DATA FOR ANALYSIS>

- Opening Delimiter -

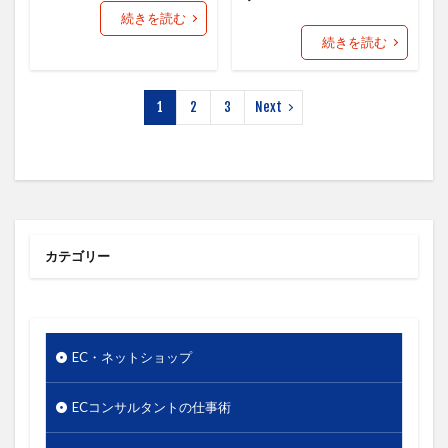
使いやすさ
使い方
価値
価格
続きを読む
価格のシグナル効果
信頼関係
値下げ
続きを読む
値段
優先順位
出版
分析
単価
口コミ
同梱物
商品カテゴリー
1
2
3
Next
商品タイトル
商品ネーミング
商品パッケージ
商品ページ
商品写真
商品単価
商品名
商品数
商工会議所
回遊性
地域活性
地方創生
基本機能
売り手と買い手のギャップ
カテゴリー
売上
外国人
外観
多店舗展開
大谷由里子
女性の働き方
実店舗
実用性
導線
小冊子
局地戦
差別化
幸福度
EC・ネットショップ
広告
広報
店長
情報発信
想い
成功
成約率
接触頻度
新商品
新橋
ECコンサルタントの仕事術
新規セッション
東日本大震災
案内所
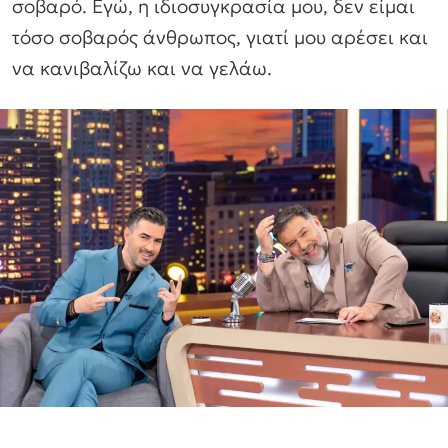
σοβαρό. Εγώ, η ιδιοσυγκρασία μου, δεν είμαι
τόσο σοβαρός άνθρωπος, γιατί μου αρέσει και
να κανιβαλίζω και να γελάω.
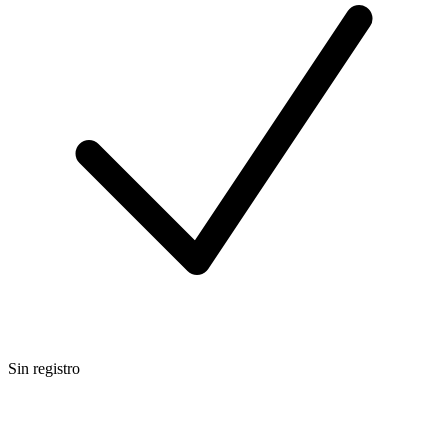
Sin registro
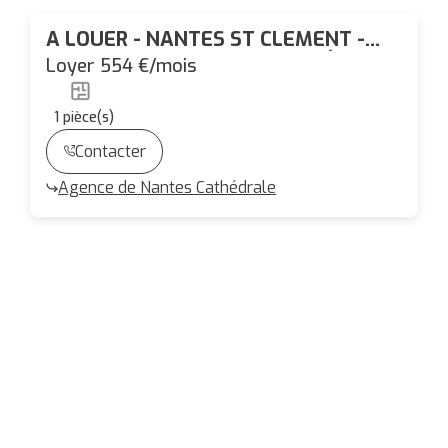
A LOUER - NANTES ST CLEMENT -
Studio ENTIEREMENT MEUBLÉ de
Loyer 554 €/mois
22,39 m²
1
pièce(s)
Contacter
Agence de Nantes Cathédrale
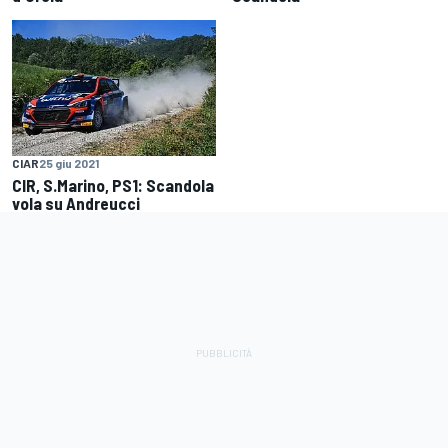
CIAR
25 giu 2021
CIR, S.Marino, PS1: Scandola
vola su Andreucci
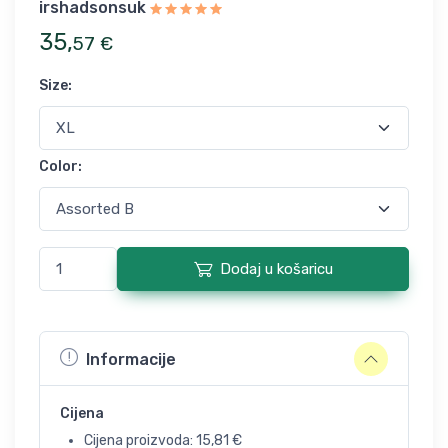
irshadsonsuk
35
,
57
€
Size
:
Color
:
Dodaj u košaricu
Informacije
Cijena
Cijena proizvoda:
15,81
€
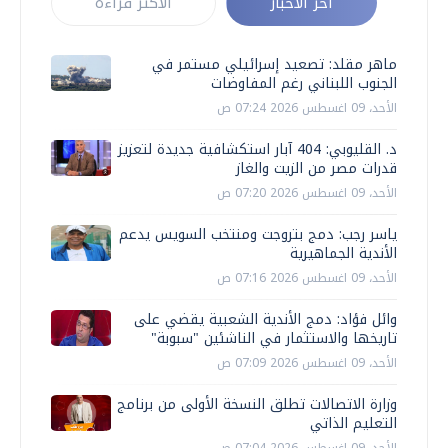
أخر الأخبار
الأكثر قراءة
ماهر مقلد: تصعيد إسرائيلي مستمر في
الجنوب اللبناني رغم المفاوضات
الأحد، 09 اغسطس 2026 07:24 ص
د. القليوبي: 404 آبار استكشافية جديدة لتعزيز
قدرات مصر من الزيت والغاز
الأحد، 09 اغسطس 2026 07:20 ص
ياسر رجب: دمج بتروجت ومنتخب السويس يدعم
الأندية الجماهيرية
الأحد، 09 اغسطس 2026 07:16 ص
وائل فؤاد: دمج الأندية الشعبية يقضي على
تاريخها والاستثمار في الناشئين "سبوبة"
الأحد، 09 اغسطس 2026 07:09 ص
وزارة الاتصالات تطلق النسخة الأولى من برنامج
التعليم الذاتي
الأحد، 09 اغسطس 2026 07:04 ص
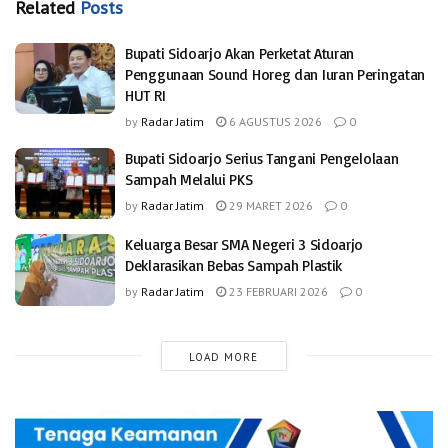
Related
Posts
Bupati Sidoarjo Akan Perketat Aturan
Penggunaan Sound Horeg dan Iuran Peringatan
HUT RI
by
Radar Jatim
6 AGUSTUS 2026
0
Bupati Sidoarjo Serius Tangani Pengelolaan
Sampah Melalui PKS
by
Radar Jatim
29 MARET 2026
0
Keluarga Besar SMA Negeri 3 Sidoarjo
Deklarasikan Bebas Sampah Plastik
by
Radar Jatim
23 FEBRUARI 2026
0
LOAD MORE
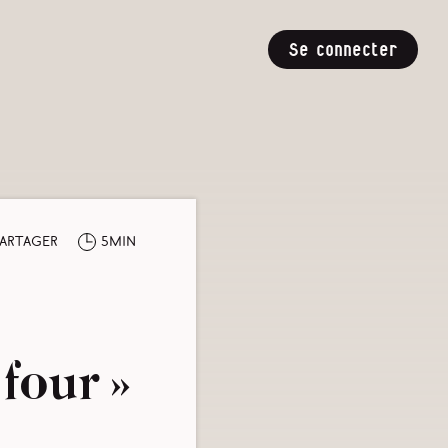
Se connecter
artager
5min
 four »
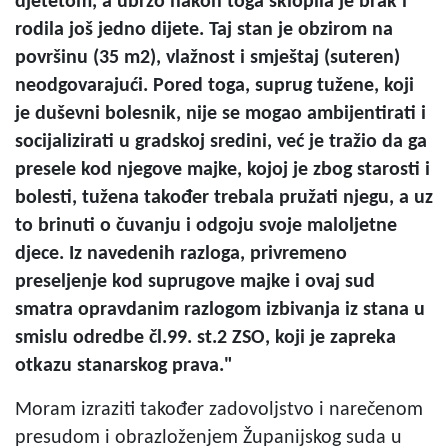
djetetom, a ubrzo nakon toga sklopila je brak i
rodila još jedno dijete. Taj stan je obzirom na
površinu (35 m2), vlažnost i smještaj (suteren)
neodgovarajući. Pored toga, suprug tužene, koji
je duševni bolesnik, nije se mogao ambijentirati i
socijalizirati u gradskoj sredini, već je tražio da ga
presele kod njegove majke, kojoj je zbog starosti i
bolesti, tužena također trebala pružati njegu, a uz
to brinuti o čuvanju i odgoju svoje maloljetne
djece. Iz navedenih razloga, privremeno
preseljenje kod suprugove majke i ovaj sud
smatra opravdanim razlogom izbivanja iz stana u
smislu odredbe čl.99. st.2 ZSO, koji je zapreka
otkazu stanarskog prava."
Moram izraziti također zadovoljstvo i narečenom
presudom i obrazloženjem Županijskog suda u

- Closing Delimiter -

EXERCISE REQUIREMENTS>
Locate every line of the material above that contains the string "koji", and copy each such line.

OUTPUT>
neodgovarajući. Pored toga, suprug tužene, koji
smislu odredbe čl.99. st.2 ZSO, koji je zapreka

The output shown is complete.